» **Work instructions**:
Copy the entries below word for word, starting with the line that contains "collector number: 6409" and going on through the line that contains "state / province: Pando", with both of those lines included.

» **Source records**:
BEGIN
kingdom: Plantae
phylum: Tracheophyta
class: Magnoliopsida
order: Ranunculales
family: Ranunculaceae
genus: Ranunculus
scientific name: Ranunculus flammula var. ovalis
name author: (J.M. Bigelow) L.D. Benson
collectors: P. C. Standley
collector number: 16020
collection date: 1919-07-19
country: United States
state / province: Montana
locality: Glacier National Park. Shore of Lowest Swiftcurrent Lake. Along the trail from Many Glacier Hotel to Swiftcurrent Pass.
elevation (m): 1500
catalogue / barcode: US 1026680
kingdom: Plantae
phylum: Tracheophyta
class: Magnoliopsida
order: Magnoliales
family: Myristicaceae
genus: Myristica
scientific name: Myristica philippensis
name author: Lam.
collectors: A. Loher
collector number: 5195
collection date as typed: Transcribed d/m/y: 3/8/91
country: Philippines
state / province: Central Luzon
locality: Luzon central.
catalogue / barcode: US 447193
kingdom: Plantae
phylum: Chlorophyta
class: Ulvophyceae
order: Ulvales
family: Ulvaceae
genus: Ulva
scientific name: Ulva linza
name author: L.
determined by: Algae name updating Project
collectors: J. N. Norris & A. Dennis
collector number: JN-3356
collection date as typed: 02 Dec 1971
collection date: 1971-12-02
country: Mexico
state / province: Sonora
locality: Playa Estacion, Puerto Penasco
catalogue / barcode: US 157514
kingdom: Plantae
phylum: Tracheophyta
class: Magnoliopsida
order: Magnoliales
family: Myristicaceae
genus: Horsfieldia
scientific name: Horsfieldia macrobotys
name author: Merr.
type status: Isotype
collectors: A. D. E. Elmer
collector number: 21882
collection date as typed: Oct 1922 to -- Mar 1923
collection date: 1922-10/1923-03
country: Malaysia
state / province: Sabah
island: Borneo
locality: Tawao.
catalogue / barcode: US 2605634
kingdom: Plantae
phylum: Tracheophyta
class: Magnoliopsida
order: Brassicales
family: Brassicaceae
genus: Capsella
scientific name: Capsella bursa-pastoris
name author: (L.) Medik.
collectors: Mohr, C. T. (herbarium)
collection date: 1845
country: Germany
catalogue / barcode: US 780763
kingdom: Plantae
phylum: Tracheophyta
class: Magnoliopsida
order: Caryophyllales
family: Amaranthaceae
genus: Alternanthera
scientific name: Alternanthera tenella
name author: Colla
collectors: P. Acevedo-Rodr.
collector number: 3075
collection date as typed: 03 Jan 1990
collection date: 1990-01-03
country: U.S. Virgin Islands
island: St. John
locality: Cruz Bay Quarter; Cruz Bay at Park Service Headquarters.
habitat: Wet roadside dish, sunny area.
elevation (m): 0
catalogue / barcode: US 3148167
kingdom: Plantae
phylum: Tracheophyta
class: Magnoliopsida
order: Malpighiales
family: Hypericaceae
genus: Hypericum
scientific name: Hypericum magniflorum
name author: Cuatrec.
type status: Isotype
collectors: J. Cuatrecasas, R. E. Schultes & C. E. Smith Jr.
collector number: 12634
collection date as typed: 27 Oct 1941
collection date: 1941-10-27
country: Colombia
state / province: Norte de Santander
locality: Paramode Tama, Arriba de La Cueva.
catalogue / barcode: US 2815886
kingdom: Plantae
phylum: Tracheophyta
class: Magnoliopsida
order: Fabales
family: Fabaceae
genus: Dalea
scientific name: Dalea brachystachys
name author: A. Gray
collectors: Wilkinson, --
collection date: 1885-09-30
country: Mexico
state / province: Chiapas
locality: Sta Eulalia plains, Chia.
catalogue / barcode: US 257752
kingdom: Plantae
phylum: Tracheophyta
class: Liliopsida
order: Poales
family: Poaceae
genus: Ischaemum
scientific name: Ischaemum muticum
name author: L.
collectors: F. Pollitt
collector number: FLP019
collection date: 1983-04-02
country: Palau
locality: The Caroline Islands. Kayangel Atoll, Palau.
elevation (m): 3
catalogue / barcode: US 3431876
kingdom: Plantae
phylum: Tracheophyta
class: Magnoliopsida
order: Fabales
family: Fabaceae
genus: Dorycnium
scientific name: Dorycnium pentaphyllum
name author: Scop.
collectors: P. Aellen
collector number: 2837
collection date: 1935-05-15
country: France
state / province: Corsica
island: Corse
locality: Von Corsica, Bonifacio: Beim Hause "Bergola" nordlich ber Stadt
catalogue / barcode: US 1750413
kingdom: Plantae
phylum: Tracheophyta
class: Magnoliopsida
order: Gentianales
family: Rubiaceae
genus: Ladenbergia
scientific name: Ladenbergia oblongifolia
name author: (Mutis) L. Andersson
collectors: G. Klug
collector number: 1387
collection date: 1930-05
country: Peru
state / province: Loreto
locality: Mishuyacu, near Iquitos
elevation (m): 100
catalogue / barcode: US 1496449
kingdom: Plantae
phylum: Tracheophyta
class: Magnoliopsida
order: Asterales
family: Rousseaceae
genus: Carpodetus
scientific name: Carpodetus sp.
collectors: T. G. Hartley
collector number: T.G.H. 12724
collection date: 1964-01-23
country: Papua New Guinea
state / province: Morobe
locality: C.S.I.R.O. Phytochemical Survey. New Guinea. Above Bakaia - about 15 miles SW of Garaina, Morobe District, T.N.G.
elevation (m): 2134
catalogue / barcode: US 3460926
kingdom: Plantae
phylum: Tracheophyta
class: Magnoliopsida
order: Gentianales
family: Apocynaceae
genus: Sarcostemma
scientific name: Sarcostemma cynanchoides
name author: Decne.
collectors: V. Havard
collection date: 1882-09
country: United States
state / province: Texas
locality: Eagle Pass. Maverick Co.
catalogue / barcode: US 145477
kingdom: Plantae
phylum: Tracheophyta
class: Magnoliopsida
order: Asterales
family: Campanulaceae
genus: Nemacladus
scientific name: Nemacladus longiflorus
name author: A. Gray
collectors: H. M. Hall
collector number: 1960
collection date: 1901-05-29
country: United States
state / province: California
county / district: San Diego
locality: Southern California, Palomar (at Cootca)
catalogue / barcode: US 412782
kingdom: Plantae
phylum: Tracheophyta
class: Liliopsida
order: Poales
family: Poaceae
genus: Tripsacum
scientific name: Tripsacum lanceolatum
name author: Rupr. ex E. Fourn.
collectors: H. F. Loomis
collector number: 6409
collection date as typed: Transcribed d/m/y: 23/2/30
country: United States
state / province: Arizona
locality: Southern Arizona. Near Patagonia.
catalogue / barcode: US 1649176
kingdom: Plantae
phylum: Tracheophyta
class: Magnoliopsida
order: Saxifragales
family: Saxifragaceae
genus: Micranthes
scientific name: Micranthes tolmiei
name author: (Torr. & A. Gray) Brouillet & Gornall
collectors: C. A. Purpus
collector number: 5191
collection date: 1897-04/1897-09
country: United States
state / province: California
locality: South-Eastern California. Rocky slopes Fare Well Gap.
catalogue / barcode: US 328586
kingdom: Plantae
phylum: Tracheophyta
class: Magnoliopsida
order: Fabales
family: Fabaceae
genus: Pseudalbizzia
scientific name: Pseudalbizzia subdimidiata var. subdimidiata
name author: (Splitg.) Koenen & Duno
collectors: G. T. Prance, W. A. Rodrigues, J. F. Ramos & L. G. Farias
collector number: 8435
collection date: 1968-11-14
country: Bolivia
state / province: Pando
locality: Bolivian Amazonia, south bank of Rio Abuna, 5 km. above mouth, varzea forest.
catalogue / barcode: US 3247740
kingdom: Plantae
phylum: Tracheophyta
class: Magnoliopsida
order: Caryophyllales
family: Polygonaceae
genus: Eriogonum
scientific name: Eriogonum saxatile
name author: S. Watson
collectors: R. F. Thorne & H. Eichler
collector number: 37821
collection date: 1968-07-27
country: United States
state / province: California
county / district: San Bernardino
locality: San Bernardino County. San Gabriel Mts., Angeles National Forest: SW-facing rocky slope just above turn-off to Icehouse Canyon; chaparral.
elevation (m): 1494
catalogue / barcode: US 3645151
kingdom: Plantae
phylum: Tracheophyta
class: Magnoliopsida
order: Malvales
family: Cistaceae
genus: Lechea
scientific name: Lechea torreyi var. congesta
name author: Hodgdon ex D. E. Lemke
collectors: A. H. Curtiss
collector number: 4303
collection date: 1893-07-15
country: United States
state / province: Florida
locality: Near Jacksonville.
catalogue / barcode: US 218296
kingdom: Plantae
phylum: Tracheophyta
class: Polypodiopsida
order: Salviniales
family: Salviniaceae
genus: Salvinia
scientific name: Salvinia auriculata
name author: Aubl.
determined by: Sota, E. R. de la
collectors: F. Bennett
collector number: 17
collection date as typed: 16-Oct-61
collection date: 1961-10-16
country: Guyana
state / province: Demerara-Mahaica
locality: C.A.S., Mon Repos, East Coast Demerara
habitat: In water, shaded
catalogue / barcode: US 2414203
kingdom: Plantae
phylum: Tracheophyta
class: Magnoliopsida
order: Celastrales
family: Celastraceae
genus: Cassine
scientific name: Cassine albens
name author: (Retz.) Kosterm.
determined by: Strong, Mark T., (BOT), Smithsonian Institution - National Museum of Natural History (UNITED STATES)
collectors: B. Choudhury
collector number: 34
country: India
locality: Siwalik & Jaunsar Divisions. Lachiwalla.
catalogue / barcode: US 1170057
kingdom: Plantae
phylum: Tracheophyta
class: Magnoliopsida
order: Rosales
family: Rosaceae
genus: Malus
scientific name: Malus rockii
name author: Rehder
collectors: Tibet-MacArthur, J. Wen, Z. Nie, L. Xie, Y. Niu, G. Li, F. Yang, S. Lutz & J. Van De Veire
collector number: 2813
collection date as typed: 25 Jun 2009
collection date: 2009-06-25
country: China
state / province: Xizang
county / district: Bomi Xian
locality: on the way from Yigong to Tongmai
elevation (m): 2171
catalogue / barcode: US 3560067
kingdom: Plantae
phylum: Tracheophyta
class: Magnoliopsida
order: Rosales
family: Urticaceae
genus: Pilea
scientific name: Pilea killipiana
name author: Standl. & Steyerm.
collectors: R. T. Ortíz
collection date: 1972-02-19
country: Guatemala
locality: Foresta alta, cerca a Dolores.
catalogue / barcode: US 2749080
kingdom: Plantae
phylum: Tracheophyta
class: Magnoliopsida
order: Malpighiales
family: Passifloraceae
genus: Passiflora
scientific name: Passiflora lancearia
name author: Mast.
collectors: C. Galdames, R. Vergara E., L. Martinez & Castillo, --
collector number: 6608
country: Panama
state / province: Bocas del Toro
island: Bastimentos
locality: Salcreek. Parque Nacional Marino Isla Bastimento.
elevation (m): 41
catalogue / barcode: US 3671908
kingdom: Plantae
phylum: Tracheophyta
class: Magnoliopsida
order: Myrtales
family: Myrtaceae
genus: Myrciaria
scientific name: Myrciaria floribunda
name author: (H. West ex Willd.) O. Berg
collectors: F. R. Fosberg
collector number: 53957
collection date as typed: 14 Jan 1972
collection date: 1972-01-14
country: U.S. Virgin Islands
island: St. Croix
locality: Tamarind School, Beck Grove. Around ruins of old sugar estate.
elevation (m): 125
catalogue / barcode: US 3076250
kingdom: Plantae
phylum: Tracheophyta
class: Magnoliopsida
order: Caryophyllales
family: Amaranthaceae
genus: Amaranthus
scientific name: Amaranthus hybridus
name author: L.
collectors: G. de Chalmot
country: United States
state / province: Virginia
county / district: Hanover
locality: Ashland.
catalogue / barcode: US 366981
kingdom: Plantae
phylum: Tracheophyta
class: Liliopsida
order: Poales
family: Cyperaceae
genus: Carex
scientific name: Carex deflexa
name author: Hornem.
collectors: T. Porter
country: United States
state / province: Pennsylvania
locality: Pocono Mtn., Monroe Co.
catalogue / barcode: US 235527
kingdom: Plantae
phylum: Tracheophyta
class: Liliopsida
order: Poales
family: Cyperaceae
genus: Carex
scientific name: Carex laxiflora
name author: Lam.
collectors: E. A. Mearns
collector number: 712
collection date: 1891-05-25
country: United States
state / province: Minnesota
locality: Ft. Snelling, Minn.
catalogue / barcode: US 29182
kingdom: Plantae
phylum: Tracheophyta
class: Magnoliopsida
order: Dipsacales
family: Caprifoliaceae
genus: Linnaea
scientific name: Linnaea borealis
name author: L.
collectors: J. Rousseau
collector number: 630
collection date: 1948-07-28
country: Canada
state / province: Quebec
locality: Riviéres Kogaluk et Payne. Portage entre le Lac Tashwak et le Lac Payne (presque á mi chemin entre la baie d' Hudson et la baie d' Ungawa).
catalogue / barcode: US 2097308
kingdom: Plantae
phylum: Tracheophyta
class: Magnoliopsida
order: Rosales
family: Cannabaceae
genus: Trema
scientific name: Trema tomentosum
END
» **Response to the exercise**:
collector number: 6409
collection date as typed: Transcribed d/m/y: 23/2/30
country: United States
state / province: Arizona
locality: Southern Arizona. Near Patagonia.
catalogue / barcode: US 1649176
kingdom: Plantae
phylum: Tracheophyta
class: Magnoliopsida
order: Saxifragales
family: Saxifragaceae
genus: Micranthes
scientific name: Micranthes tolmiei
name author: (Torr. & A. Gray) Brouillet & Gornall
collectors: C. A. Purpus
collector number: 5191
collection date: 1897-04/1897-09
country: United States
state / province: California
locality: South-Eastern California. Rocky slopes Fare Well Gap.
catalogue / barcode: US 328586
kingdom: Plantae
phylum: Tracheophyta
class: Magnoliopsida
order: Fabales
family: Fabaceae
genus: Pseudalbizzia
scientific name: Pseudalbizzia subdimidiata var. subdimidiata
name author: (Splitg.) Koenen & Duno
collectors: G. T. Prance, W. A. Rodrigues, J. F. Ramos & L. G. Farias
collector number: 8435
collection date: 1968-11-14
country: Bolivia
state / province: Pando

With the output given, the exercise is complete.